▶ What the task requires
Return the listing exactly, please; no pictures.

▶ Data shown

= = = = = = =

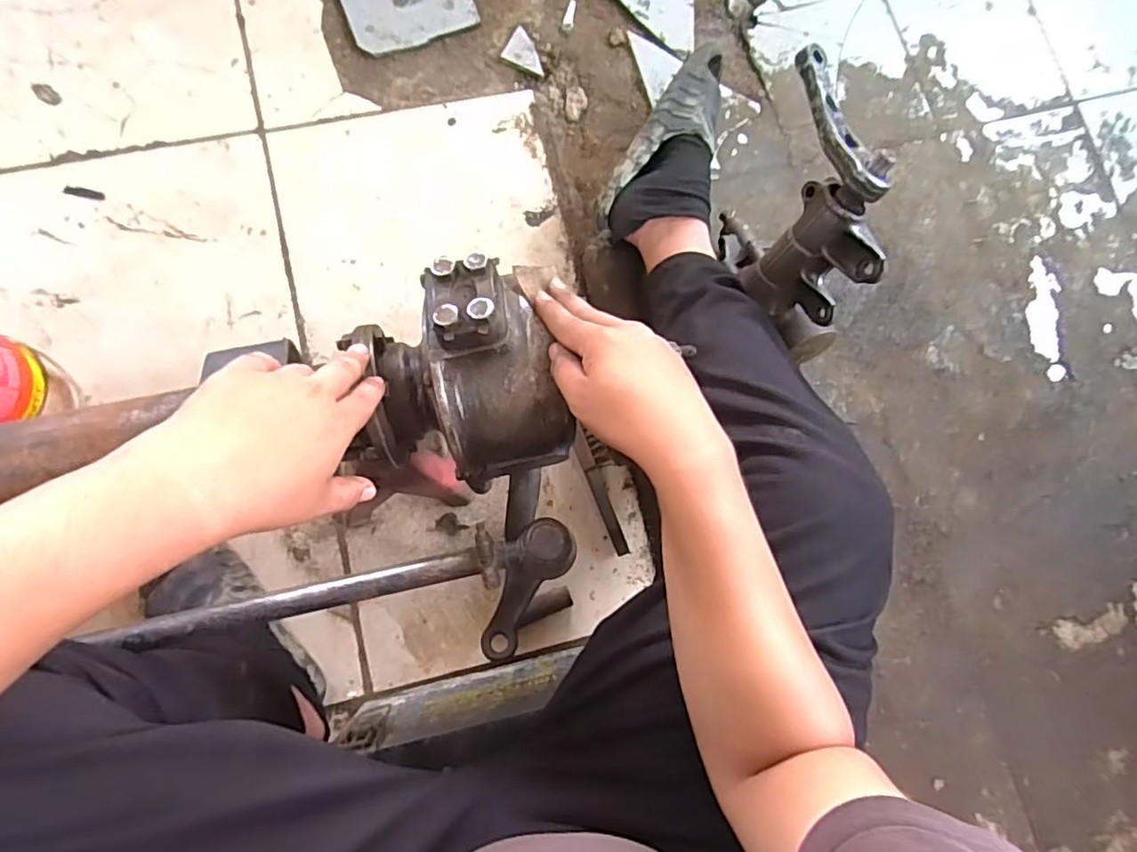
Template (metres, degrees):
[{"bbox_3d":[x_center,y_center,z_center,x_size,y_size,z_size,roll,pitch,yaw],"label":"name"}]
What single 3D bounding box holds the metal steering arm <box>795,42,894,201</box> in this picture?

= = = = = = =

▶ Answer to the exercise
Template (metres, degrees):
[{"bbox_3d":[x_center,y_center,z_center,x_size,y_size,z_size,roll,pitch,yaw],"label":"name"}]
What single 3D bounding box holds the metal steering arm <box>795,42,894,201</box> in this picture?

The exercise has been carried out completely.